Effectivement, les contraintes environnementales jouent un rôle essentiel. C’est pourquoi, il pourrait être envisagé de poser une corrélation exacte entre la diversité environnementale et la diversité de vision du monde. Ainsi, il est possible de mettre en parallèle des approches de populations très éloignées mais vivant dans un environnement semblable comme les Papous, les chasseurs-cueilleurs, les Indiens d’Amazonie, etc. Les photographies de Eder (1999 : 294 et 295) concernant les Batak des îles Palawan aux Philippines me permettent de relever des similitudes avec les Baka. En effet, les paniers des deux images sont non seulement construits avec des matériaux identiques à ceux utilisés par les Baka mais les techniques de fabrication semblent également les mêmes. De plus, le port du panier sur le front renvoie aux illustrations de Bahuchet (1989) et à certaines photos de Morel (cf. photo 19, annexe DVD).

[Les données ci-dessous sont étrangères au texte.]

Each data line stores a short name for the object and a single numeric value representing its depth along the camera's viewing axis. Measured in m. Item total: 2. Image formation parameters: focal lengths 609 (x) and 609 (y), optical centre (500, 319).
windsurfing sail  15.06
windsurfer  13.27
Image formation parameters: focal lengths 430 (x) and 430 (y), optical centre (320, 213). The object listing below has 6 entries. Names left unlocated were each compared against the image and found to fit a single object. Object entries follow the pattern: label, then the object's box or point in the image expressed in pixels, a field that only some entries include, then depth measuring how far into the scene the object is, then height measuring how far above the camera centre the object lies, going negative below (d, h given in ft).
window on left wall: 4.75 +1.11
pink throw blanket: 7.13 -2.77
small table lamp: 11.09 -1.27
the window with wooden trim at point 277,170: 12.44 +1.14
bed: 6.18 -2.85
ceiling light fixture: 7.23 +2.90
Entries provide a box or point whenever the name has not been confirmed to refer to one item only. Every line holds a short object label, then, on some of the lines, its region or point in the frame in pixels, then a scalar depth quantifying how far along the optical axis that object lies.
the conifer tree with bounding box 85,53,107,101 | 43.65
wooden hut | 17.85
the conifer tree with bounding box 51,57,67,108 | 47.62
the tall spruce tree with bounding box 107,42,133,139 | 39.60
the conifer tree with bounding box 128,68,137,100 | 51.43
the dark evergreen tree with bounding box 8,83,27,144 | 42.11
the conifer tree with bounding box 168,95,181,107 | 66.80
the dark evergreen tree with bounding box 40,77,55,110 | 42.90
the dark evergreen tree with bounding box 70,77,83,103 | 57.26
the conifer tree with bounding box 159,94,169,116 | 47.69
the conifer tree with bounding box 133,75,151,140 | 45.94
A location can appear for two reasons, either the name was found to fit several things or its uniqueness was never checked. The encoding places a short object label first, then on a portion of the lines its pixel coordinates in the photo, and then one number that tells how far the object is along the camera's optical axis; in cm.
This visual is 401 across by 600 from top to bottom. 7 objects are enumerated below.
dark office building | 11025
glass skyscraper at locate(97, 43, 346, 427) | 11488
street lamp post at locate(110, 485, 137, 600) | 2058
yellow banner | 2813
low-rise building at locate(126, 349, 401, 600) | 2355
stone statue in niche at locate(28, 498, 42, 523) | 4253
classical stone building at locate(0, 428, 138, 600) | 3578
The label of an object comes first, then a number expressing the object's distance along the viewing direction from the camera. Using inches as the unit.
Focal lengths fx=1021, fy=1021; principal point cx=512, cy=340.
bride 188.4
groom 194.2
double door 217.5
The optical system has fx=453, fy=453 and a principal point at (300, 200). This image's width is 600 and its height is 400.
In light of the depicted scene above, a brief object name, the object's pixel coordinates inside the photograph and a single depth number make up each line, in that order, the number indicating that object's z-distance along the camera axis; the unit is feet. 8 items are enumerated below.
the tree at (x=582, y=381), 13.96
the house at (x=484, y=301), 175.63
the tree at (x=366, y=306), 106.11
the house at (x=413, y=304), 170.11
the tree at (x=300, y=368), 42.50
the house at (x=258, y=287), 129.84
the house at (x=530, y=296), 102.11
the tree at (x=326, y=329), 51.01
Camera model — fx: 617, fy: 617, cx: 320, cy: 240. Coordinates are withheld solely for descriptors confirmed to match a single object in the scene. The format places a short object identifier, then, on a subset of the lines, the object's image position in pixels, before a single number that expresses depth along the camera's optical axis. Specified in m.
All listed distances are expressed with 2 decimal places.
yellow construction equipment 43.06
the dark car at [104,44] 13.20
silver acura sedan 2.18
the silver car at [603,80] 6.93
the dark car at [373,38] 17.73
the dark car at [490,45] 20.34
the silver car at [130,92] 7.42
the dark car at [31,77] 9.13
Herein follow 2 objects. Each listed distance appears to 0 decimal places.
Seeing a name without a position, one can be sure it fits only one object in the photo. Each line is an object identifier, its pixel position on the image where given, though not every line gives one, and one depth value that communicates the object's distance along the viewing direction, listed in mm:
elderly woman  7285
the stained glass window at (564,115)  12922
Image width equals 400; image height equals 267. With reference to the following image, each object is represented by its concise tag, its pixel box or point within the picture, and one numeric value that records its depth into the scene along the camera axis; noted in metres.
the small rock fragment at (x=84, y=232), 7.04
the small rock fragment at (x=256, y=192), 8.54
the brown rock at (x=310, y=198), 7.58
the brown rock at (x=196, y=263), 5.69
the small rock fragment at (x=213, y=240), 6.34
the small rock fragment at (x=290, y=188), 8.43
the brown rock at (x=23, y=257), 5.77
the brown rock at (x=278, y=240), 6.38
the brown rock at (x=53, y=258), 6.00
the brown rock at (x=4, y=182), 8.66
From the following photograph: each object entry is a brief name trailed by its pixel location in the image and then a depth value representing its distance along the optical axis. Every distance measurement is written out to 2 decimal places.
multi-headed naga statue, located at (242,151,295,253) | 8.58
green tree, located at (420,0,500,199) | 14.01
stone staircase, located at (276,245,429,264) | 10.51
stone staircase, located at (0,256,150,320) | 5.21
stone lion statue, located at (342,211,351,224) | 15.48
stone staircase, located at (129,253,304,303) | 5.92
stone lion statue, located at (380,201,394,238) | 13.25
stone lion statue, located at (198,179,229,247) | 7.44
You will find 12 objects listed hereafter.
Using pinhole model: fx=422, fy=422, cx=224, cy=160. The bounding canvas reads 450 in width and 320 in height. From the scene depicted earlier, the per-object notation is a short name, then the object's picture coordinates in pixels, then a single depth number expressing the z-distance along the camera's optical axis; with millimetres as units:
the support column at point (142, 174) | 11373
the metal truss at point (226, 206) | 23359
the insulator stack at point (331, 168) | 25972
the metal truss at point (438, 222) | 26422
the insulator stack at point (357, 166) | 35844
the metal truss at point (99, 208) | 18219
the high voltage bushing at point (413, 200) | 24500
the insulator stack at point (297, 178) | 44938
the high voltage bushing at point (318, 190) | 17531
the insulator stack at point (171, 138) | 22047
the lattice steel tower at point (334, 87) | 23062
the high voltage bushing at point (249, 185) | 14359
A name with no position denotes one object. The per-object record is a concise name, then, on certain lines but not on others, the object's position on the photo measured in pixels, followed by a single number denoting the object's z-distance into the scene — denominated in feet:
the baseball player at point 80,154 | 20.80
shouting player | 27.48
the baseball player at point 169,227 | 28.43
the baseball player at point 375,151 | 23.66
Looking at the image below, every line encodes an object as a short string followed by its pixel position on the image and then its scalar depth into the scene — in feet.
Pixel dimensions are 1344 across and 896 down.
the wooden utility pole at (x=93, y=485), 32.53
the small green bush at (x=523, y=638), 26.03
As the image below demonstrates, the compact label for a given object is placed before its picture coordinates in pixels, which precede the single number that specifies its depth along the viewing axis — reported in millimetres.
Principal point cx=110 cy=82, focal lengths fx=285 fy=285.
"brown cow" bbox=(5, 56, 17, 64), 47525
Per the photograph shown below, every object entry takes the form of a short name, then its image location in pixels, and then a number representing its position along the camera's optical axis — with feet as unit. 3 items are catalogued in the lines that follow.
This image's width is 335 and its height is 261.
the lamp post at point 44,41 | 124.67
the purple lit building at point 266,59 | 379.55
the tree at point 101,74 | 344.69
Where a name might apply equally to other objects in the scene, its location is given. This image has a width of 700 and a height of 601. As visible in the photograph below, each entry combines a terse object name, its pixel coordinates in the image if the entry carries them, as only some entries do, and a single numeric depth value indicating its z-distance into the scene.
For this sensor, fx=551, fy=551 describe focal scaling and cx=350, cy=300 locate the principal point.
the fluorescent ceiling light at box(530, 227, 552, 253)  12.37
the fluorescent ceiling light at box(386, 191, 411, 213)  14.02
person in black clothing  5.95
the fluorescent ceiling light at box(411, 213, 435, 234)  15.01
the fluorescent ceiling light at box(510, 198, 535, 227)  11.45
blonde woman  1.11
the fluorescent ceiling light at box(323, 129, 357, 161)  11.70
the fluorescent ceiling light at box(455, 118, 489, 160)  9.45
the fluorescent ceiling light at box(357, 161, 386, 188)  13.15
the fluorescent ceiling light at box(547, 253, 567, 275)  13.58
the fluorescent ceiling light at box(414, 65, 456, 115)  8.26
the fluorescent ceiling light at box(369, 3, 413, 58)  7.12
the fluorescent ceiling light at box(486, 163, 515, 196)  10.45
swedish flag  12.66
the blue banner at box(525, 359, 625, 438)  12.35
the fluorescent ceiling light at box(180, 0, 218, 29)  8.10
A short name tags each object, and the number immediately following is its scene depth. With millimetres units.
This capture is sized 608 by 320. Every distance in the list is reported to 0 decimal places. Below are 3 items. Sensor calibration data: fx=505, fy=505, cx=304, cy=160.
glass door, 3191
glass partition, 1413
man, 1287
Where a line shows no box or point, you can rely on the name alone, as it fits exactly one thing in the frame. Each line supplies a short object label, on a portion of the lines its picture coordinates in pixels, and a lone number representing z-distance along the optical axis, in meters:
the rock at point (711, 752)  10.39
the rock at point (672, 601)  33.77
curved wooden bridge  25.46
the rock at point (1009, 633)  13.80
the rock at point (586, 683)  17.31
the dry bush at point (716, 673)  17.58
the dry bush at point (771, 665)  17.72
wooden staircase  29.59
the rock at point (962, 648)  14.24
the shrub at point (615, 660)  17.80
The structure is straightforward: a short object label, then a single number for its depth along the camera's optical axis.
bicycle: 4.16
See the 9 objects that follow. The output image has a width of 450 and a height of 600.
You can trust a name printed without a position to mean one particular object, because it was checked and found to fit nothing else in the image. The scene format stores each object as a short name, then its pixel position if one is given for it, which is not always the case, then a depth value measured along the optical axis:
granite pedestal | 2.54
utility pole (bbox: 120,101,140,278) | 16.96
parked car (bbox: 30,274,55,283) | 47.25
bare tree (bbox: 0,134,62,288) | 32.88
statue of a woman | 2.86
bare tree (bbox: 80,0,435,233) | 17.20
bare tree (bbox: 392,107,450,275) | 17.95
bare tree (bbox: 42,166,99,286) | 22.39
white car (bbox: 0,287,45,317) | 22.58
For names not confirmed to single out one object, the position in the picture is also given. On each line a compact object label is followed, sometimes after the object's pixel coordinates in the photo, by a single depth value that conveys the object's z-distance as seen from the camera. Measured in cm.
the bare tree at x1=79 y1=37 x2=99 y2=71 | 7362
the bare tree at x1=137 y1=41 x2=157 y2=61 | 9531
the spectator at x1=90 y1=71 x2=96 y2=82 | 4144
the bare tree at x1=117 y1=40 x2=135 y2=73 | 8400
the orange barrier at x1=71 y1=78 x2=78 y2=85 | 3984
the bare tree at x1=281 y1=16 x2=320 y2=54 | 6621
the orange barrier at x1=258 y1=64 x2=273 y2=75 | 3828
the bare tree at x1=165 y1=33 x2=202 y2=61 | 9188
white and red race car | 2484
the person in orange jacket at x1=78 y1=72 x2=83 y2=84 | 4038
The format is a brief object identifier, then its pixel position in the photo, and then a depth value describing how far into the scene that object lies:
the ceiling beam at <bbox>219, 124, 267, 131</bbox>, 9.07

Or la corrélation entre environnement et vision du monde (cosmogonie) ne peut être exacte car d’autres facteurs comme l’histoire du groupe (son héritage historique lié aux migrations par exemple), les éventuels contacts avec différentes populations voisines, etc.,doivent être pris en considération.

Notes
278.

Au sens premier du dictionnaire Le Petit Robert 1 (1991) : « Qui utilise les lettres. ».

279.

Dubois & Resche-Rigon (1997 : 108) parlent de faux-débat (comme celui qui oppose universalisme / relativisme).

280.

De nombreuses populations tendent à suivre le mode de vie occidental et aspirent à vivre au sein des grands centres urbains, s’éloignant ainsi de la nature.

281.

Leur stratégie d’apprentissage est essentiellement basée sur un mode d’observation et d’imitation, exceptés les domaines où il est question d’initiation comme, entre autres, les pratiques thérapeutiques.